Segment Start: Data records

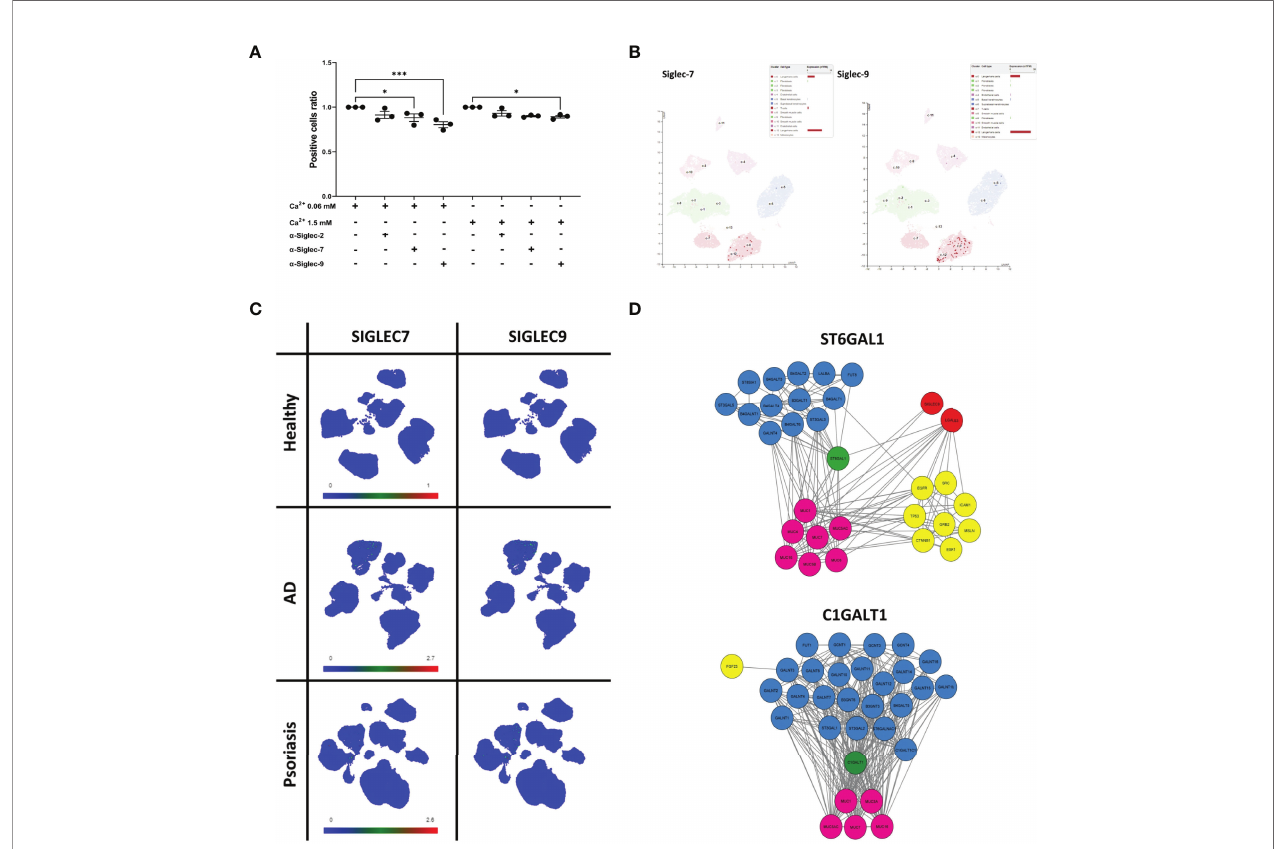
FIGURE 6 | Sialyltransferase ST6GAL1 is implicated in sialylation pattern on keratinocyte-derived sEVs and de fi nes their cell interaction propensity via Siglec-7 and Siglec-9 receptors. (A) Identi fi cation of binding receptors for sEV N/TERT-1 cell interaction by blocking experiments with anti Siglec-type receptors on differentiated THP-1 cells; combined data for n=3 biological replicates; (B) single-cell RNA expression levels of Siglec-7 and Siglec-9 in the epidermis of the skin; data available through ProteinAtlas; (C) UMAP plots of single cell expression of SIGLEC7 and SIGLEC9 receptors in the skin; data avalabale through Human Developmental Cell Atlas; (D) protein interaction network of ST6GAL1 and C1GALT1 enzymes obtained via STRING analysis. * - p<0.05, *** -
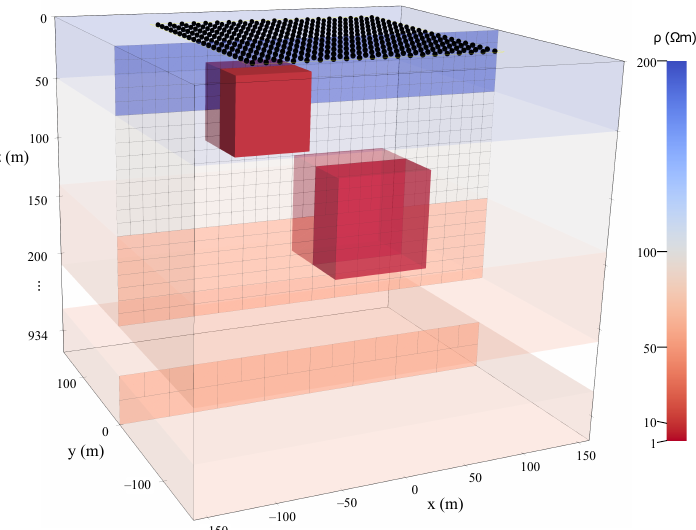
Figure 6. Example 2: model, measurement configuration, and MR grid discretization (central region). Yellow line and black points denote loop source and observation sites, respectively. Discretization of air layers is the same as in Example 1 and is omitted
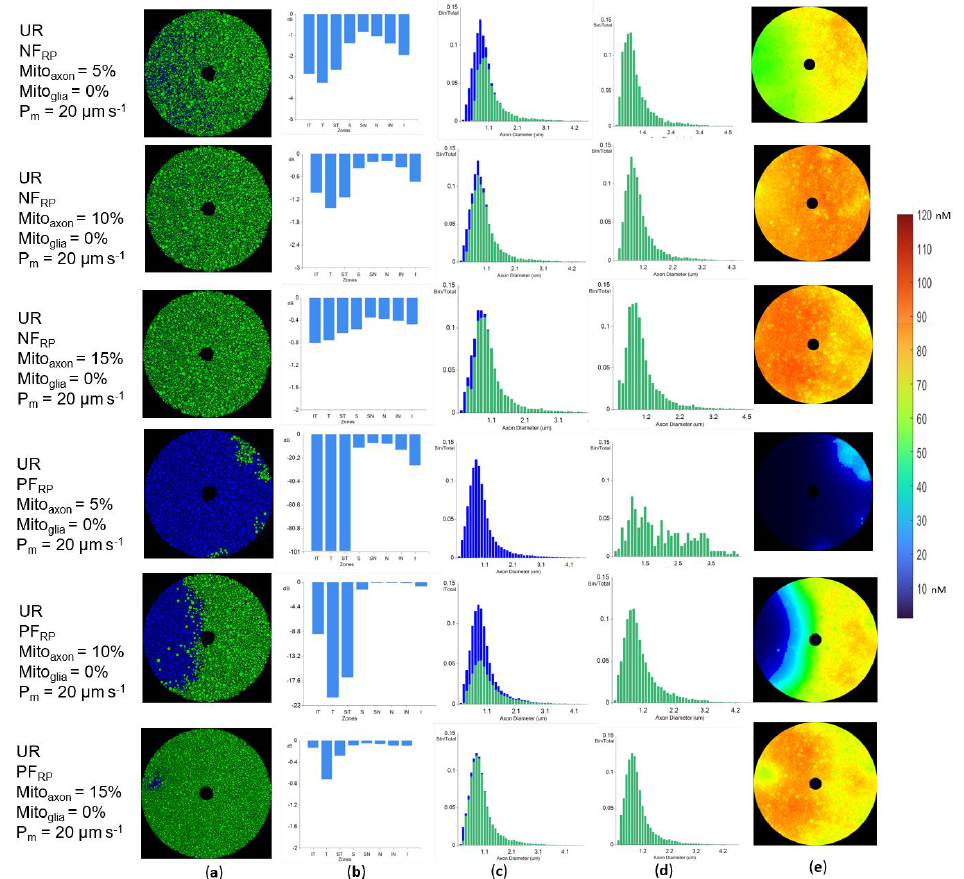
Figure 11. Higher mitochondrial volume ratios (mito%) reduce the injury extent in NF RP and PF RP simulations: ( a ) Coronal view of the axon states at the end of simulations; ( b ) Coronal view octant loss, expressed in dB; ( c ) Axonal diameter distributions, with stacked bars for each diameter. Green bars represent Healthy axons, while blue bars represent Dead axons; ( d ) Axonal diameter distribution for surviving axons only; ( e ) Coronal view of [H 2 O 2 ] at the end of the simulations. Bar values are in nM.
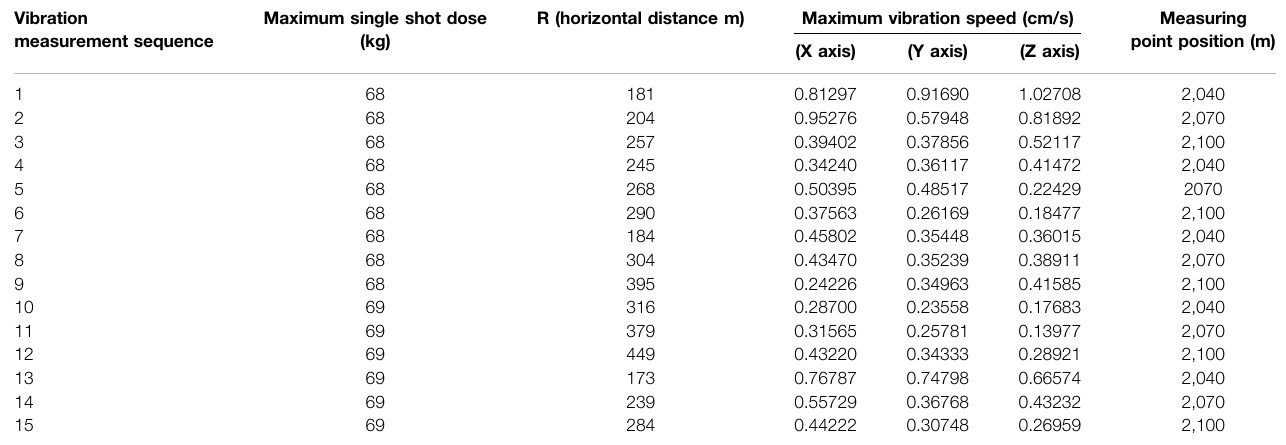
TABLE 2 | Typical vibration data statistics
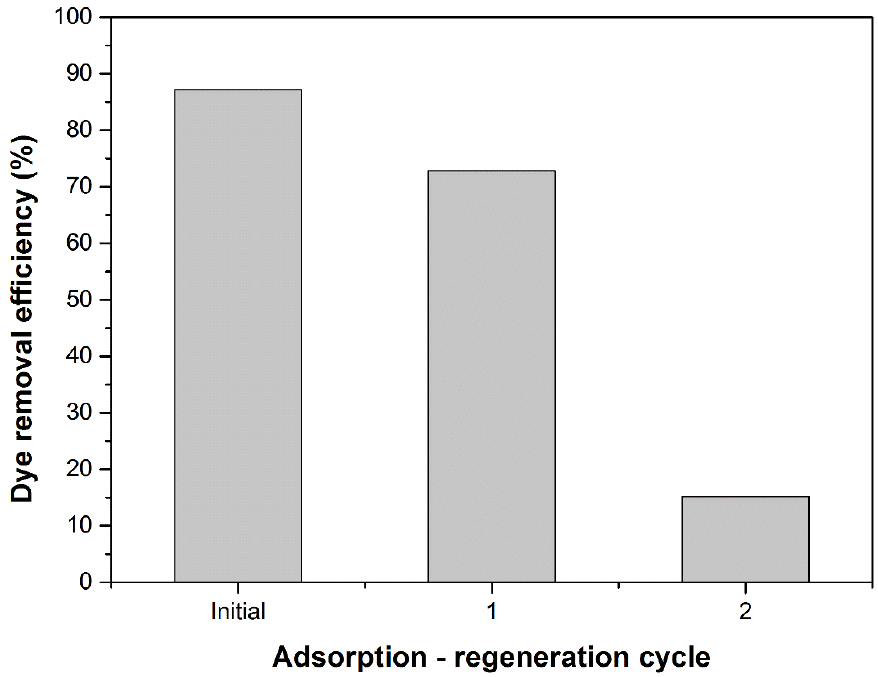
Figure 10. Dye removal efficiency after each adsorption-regeneration cycle.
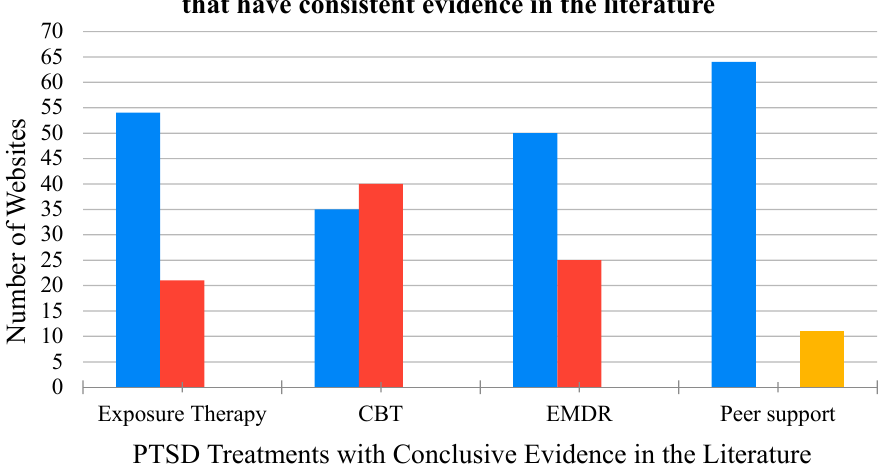
Figure 3. The number of websites that agreed or disagreed with the evidence-based statements for the potential treatments that have inconclusive evidence to support their e ff ectiveness. Additionally included are the number of studies that did not mention the potential treatments. All studies that disagreed with evidence-statements had a positive focus and only presented the evidence to support the treatment e ff ectiveness. None of the websites disagreed with a negative focus, meaning that the unsuccessful treatment of PTSD was not mentioned.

Segment End: Data records

Without the pictures, set down every entry exactly.

Output of the exercise:
FIGURE 6 | Sialyltransferase ST6GAL1 is implicated in sialylation pattern on keratinocyte-derived sEVs and de fi nes their cell interaction propensity via Siglec-7 and Siglec-9 receptors. (A) Identi fi cation of binding receptors for sEV N/TERT-1 cell interaction by blocking experiments with anti Siglec-type receptors on differentiated THP-1 cells; combined data for n=3 biological replicates; (B) single-cell RNA expression levels of Siglec-7 and Siglec-9 in the epidermis of the skin; data available through ProteinAtlas; (C) UMAP plots of single cell expression of SIGLEC7 and SIGLEC9 receptors in the skin; data avalabale through Human Developmental Cell Atlas; (D) protein interaction network of ST6GAL1 and C1GALT1 enzymes obtained via STRING analysis. * - p<0.05, *** -
Figure 6. Example 2: model, measurement configuration, and MR grid discretization (central region). Yellow line and black points denote loop source and observation sites, respectively. Discretization of air layers is the same as in Example 1 and is omitted
Figure 11. Higher mitochondrial volume ratios (mito%) reduce the injury extent in NF RP and PF RP simulations: ( a ) Coronal view of the axon states at the end of simulations; ( b ) Coronal view octant loss, expressed in dB; ( c ) Axonal diameter distributions, with stacked bars for each diameter. Green bars represent Healthy axons, while blue bars represent Dead axons; ( d ) Axonal diameter distribution for surviving axons only; ( e ) Coronal view of [H 2 O 2 ] at the end of the simulations. Bar values are in nM.
TABLE 2 | Typical vibration data statistics
Figure 10. Dye removal efficiency after each adsorption-regeneration cycle.
Figure 3. The number of websites that agreed or disagreed with the evidence-based statements for the potential treatments that have inconclusive evidence to support their e ff ectiveness. Additionally included are the number of studies that did not mention the potential treatments. All studies that disagreed with evidence-statements had a positive focus and only presented the evidence to support the treatment e ff ectiveness. None of the websites disagreed with a negative focus, meaning that the unsuccessful treatment of PTSD was not mentioned.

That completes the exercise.